Per ampliare il quadro sulla situazione regionale abbiamo intervistato anche Michele Serafini che, ritornato nelle Marche dopo due anni da ricercatore in antropologia a Londra, ha contribuito alla formazione del gruppo di ricerca interdisciplinare “Emidio di Treviri” formato da antropologi, sociologi e urbanisti, seguendo fin dalle primissime fasi le vicende del terremoto e post-terremoto 2016. Michele ci ha parlato delle dinamiche dell’entroterra, in particolare delle conseguenze determinate dall’ultimo sisma in territori già gravemente alle prese con fenomeni sociali ed economici che ne hanno fortemente indebolito il tessuto civico.

Andrea Pazienza, “Vignette”

Intervista a Carlo Carboni

Nel 2005 hai scritto “Il marchingegno” dove riflettevi sul modello di sviluppo tradizionale della nostra regione e di come ormai mostrasse la corda, quindi sottolineando la necessità di un suo superamento e di un cambio di paradigma. A quindici anni di distanza sembra che siamo ancora al palo…

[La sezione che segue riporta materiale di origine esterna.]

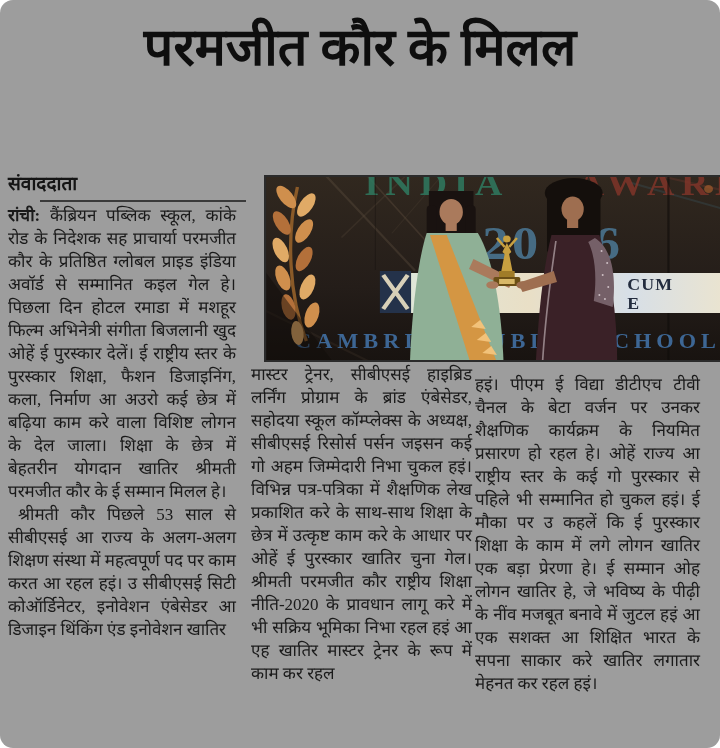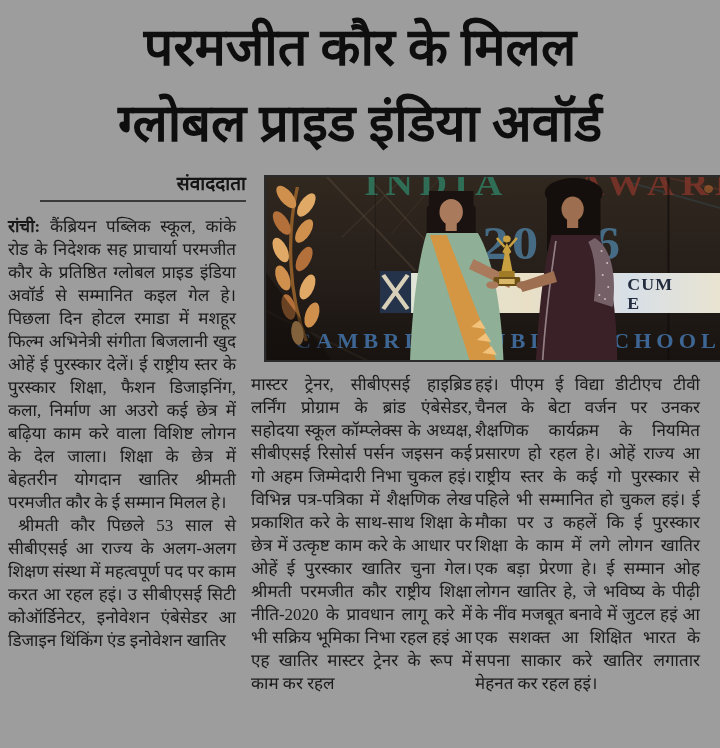"परमजीत कौर के मिलल" .page { border-radius: none -> 13px }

Non è cambiato nulla, anzi il contesto è peggiorato. Già due anni fa Ilvo Diamanti a un convegno all’Istao (Istituto Adriano Olivetti, ndr.) ad Ancona aveva osservato come le Marche fossero scivolate nella “media mediocritas” italiana. Devo dire che dopo la vicenda del terremoto di quattro anni fa, a cui dobbiamo aggiungere lo scossone della crisi del 2008, con tutte le conseguenze avute sia nell’apparato produttivo che nel sociale, molti di quelli che hanno fatto i cantori di questo modello di sviluppo diversi anni fa – mi riferisco al nostro ambito accademico – abbiano peccato di un eccesso di entusiasmo rispetto a una realtà che ha invece mostrato tutti i suoi limiti strutturali.